== Compiti da svolgere ==
A – Rispondi, per favore, a queste domande sul testo sull'autismo e l'iPad:
(i) In quale università insegna la dottoressa Ann Kaiser?
(ii) Che età avevano i bambini coinvolti nello studio?
(iii) Secondo la dottoressa Kaiser, come suona una parola ogni volta che l'iPad la pronuncia?
B – Prosegui il testo sull'autismo e l'iPad a partire dall'ultima frase riportata.

== Estratto scelto ==

● ● ● ● ●

Autismo: nuove possibilità di comunicazione grazie all'iPad

tablet bambini

L'iPad può rivelarsi uno strumento valido nel risolvere le difficoltà di comunicazione caratteristiche dei bambini affetti da autismo. È questo l'esito di un recente studio guidato dalla dottoressa Ann Kaiser, docente di Educazione e Sviluppo Umano alla Vanderbilt University nel Tennessee.

Durante lo studio, tutti i bambini, di età compresa tra i 5 e gli 8 anni, hanno imparato nuovi termini, mentre alcuni sono riusciti a formulare brevi frasi attraverso un periodo di esercizio, proprio facendo ricorso all'iPad. Un risultato molto soddisfacente, soprattutto se si considera, come sottolinea la dottoressa Kaiser, che "per alcuni genitori si trattava della prima volta in cui riuscivano a parlare con i propri figli".

Da sempre individui con problemi di comunicazione ricorrono all'aiuto di forme alternative di espressione, che si avvalgono dell'uso di simboli, gesti, fino alla sintesi vocale.L'aspetto innovativo dell'iPad consiste nel suo essere dotato di applicazioni che imitano questi strumenti di ausilio nell'espressione, offrendo dunque ai bambini affetti da autismo, che hanno una ridotta capacità di verbalizzazione, una strada più accessibile e meno costosa per imparare a comunicare.

Ma quale è il segreto dell'iPad? Perché si rivela un mezzo utile per agevolare la comunicazione nei bambini autistici? Il motivo è molto semplice, come spiega la dottoressa Kaiser: "Quando diciamo una parola, questa suona un po' diversa ogni volta, e le parole si mettono insieme ed assumono caratteristiche acustiche leggermente diverse in differenti contesti. Ogni volta che l'iPad pronuncia una parola, questa suona sempre allo stesso modo, e ciò è importante per i bambini affetti da autismo, che generalmente hanno bisogno che le cose siano il più costanti possibile".

● ● ● ● ●

Voci salvate:
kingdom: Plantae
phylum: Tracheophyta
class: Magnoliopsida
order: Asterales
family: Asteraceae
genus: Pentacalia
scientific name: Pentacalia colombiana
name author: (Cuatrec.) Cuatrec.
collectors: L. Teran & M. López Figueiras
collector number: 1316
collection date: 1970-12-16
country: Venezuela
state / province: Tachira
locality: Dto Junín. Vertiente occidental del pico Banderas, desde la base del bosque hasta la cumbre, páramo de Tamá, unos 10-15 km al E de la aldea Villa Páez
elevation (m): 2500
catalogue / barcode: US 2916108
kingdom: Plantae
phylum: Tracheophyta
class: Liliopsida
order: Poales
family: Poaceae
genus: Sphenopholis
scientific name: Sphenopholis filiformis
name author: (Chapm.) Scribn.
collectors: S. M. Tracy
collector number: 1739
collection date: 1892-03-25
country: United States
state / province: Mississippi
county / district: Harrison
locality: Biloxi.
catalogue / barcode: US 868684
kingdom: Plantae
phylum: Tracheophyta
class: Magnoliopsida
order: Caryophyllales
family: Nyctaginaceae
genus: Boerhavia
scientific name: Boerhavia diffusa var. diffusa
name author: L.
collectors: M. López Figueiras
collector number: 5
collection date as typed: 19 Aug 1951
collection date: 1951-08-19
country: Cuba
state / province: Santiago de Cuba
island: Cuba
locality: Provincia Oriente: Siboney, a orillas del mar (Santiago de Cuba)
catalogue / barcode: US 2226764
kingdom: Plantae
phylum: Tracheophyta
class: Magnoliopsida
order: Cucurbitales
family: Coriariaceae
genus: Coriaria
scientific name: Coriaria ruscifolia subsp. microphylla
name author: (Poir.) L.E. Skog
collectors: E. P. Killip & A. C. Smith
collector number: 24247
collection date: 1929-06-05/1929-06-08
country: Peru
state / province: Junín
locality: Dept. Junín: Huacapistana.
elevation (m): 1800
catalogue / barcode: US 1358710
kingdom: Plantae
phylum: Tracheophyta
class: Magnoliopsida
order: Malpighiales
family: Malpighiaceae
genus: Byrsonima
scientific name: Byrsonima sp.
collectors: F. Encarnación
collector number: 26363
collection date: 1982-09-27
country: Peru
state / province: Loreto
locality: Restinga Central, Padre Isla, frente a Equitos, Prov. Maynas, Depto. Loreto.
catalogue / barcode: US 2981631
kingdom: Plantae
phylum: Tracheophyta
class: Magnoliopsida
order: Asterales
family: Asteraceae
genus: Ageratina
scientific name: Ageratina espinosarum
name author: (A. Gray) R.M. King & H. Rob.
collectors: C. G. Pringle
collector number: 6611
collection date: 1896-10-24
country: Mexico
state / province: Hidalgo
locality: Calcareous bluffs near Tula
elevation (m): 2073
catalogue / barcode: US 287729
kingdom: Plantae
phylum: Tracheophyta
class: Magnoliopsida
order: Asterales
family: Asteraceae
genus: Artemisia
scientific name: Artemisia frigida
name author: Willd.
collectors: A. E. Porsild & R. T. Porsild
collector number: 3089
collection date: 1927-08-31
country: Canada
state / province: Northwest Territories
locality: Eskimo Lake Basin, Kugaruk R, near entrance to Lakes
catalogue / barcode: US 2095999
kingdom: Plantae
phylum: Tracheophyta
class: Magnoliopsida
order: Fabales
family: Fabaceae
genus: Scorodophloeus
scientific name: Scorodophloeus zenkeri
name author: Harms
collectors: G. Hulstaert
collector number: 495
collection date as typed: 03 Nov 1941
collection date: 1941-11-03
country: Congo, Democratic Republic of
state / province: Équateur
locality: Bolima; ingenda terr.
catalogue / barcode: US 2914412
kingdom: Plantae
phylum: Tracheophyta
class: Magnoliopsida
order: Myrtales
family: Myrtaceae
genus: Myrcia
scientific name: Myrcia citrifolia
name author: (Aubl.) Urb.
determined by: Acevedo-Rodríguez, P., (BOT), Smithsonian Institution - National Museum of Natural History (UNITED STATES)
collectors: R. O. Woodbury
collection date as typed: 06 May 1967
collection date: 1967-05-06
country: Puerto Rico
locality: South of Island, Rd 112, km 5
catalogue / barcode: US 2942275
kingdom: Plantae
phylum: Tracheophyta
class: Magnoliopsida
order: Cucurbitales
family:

● ● ● ● ●

== Risposte in ordine ==
A –
(i) Alla Vanderbilt University, nel Tennessee.
(ii) Tra i 5 e gli 8 anni.
(iii) Sempre allo stesso modo.

B –
I risultati positivi raggiunti con questa ricerca hanno incoraggiato la dottoressa Kaiser a proseguire sulla strada tracciata, intraprendendo un nuovo studio con il sostegno dei National Institutes of Health's Autism Center of Excellence, con i colleghi dell'UCLA, dell'University of Rochester, e della Cornell University Weill Medical School.

Questa seconda ricerca si è svolta facendo ricorso all'uso dell'iPad in due differenti interventi di comunicazione: l'insegnamento diretto e quello naturalistico. Nell'approccio basato sull'insegnamento diretto, ai bambini vengono forniti i prerequisiti necessari per la comunicazione (come l'abbinare oggetti, o l'imitazione motoria o verbale) e le nozioni base di comunicazione (come il richiedere oggetti). Ad esempio, un adulto può presentare da cinque a dieci possibilità per il bambino di utilizzare l'iPad per richiedere gli oggetti che preferisce. Durante queste prove il bambino deve servirsi dell'iPad per fare richieste e può ricevere un aiuto se fisicamente non è in grado di utilizzarlo autonomamente.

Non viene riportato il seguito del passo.